Direktur Pusat Riset Politik, Hukum dan Kebijakan Indonesia, Saiful Anam, mengatakan, pernyataan cawe-cawe Jokowi merupakan bentuk kepanikan, sehingga harus melontarkan kata-kata yang menjadi bahasa kalbunya.
"Itu bentuk kepanikan Jokowi, sehingga tidak dapat ditutup-tutupi siapapun.
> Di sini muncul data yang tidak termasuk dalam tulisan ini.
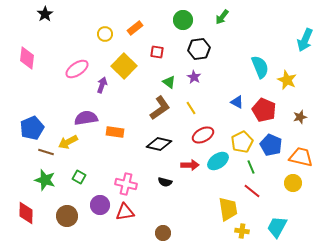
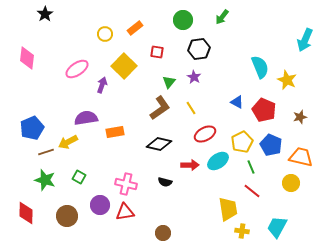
green triangle at (169, 82): rotated 32 degrees clockwise
orange rectangle at (115, 132): rotated 18 degrees counterclockwise
red ellipse at (203, 135): moved 2 px right, 1 px up
brown line at (46, 152): rotated 35 degrees counterclockwise
yellow circle at (293, 183): moved 2 px left
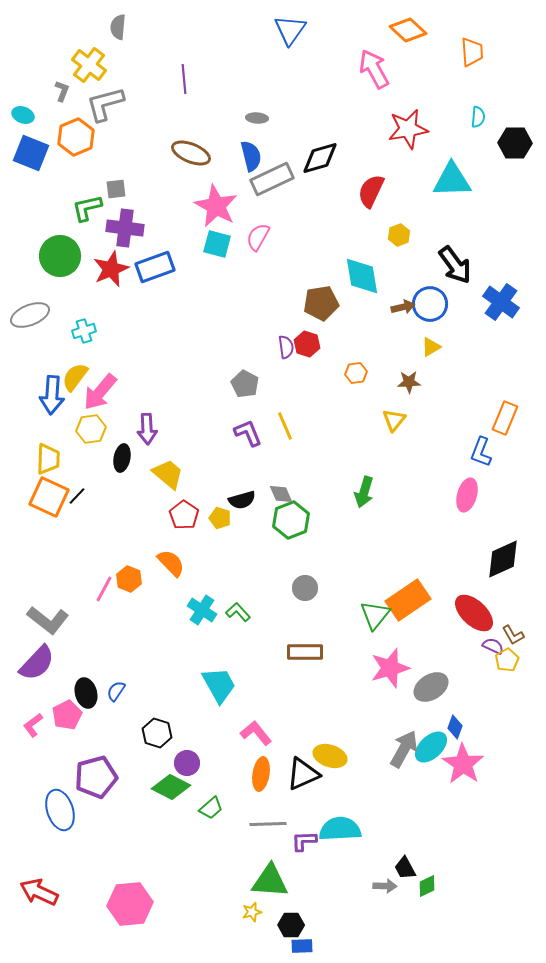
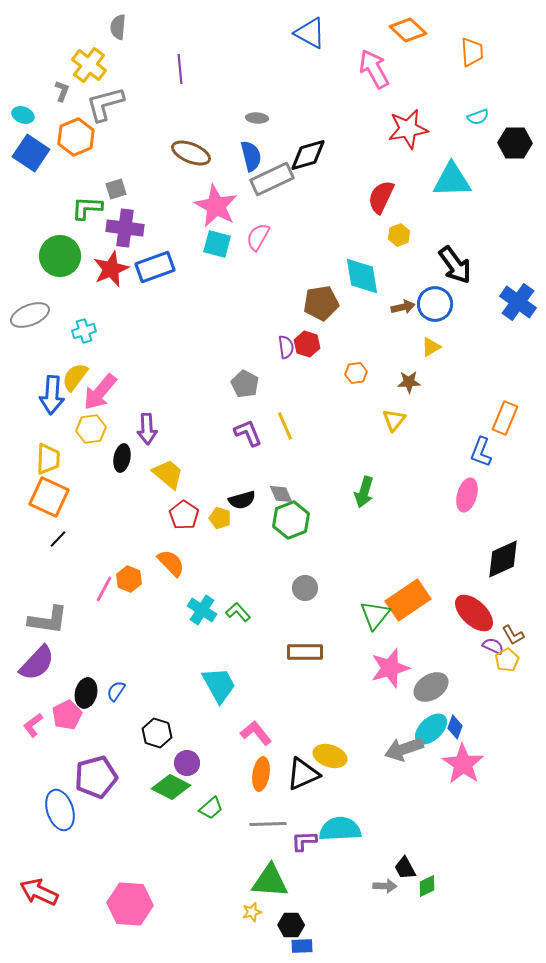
blue triangle at (290, 30): moved 20 px right, 3 px down; rotated 36 degrees counterclockwise
purple line at (184, 79): moved 4 px left, 10 px up
cyan semicircle at (478, 117): rotated 65 degrees clockwise
blue square at (31, 153): rotated 12 degrees clockwise
black diamond at (320, 158): moved 12 px left, 3 px up
gray square at (116, 189): rotated 10 degrees counterclockwise
red semicircle at (371, 191): moved 10 px right, 6 px down
green L-shape at (87, 208): rotated 16 degrees clockwise
blue cross at (501, 302): moved 17 px right
blue circle at (430, 304): moved 5 px right
black line at (77, 496): moved 19 px left, 43 px down
gray L-shape at (48, 620): rotated 30 degrees counterclockwise
black ellipse at (86, 693): rotated 28 degrees clockwise
cyan ellipse at (431, 747): moved 18 px up
gray arrow at (404, 749): rotated 138 degrees counterclockwise
pink hexagon at (130, 904): rotated 9 degrees clockwise
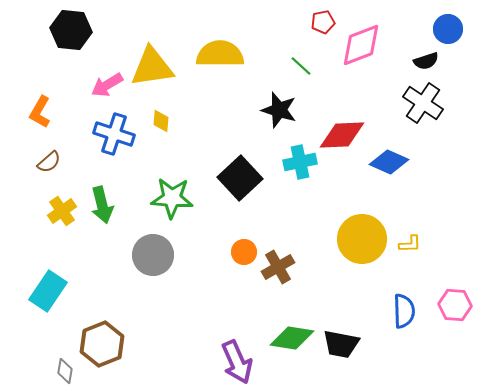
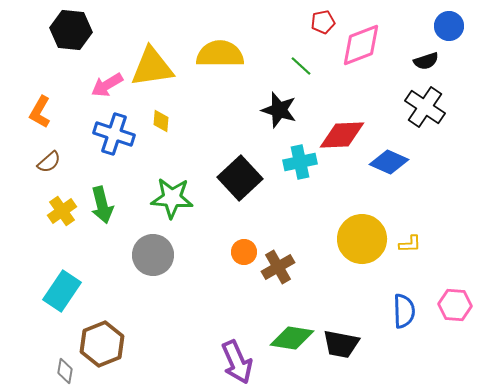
blue circle: moved 1 px right, 3 px up
black cross: moved 2 px right, 4 px down
cyan rectangle: moved 14 px right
Dia khawatir ada sesuatu yang akan menghambat apa yang telah coba dilakukan pada saat pemerintahannya," kata Saiful, kepada
Kantor Berita Politik RMOL, Jumat (2/6).
Akademisi Universitas Sahid Jakarta itu menilai, sikap Jokowi sangat berlebihan, karena sudah dua periode, sehingga seharusnya tidak ada kepentingan lagi, selain memberikan legacy yang baik di ujung pemerintahannya.
"Publik akan semakin menilai buruk atas pernyataan cawe-cawe, dan akan menghubungkan dengan ketakutan berlebihan atas kandidat yang diusungnya bakal mudah dikalahkan lawan-lawan sebanding dalam Pilpres 2024 mendatang," kata Saiful.
Dia juga menyinggung soal kekalahan Basuki Tjahaja Purnama alias Ahok ketika melawan Anies di Pilgub DKI Jakarta 2017.
"Traumatik masa lalu itu yang masih terasa, sehingga Jokowi merasa perlu cawe-cawe demi melanggengkan kekuasaan di saat tidak lagi menjabat sebagai presiden," terang Saiful.
Padahal, sambungnya, siapapun yang akan memenangkan kontestasi, akan dapat melanjutkan atau meneruskan apa yang menjadi kebijakan Jokowi.
"Sehingga tidak perlu paranoid terhadap siapapun yang akan memenangkan kontestasi 2024," pungkas Saiful.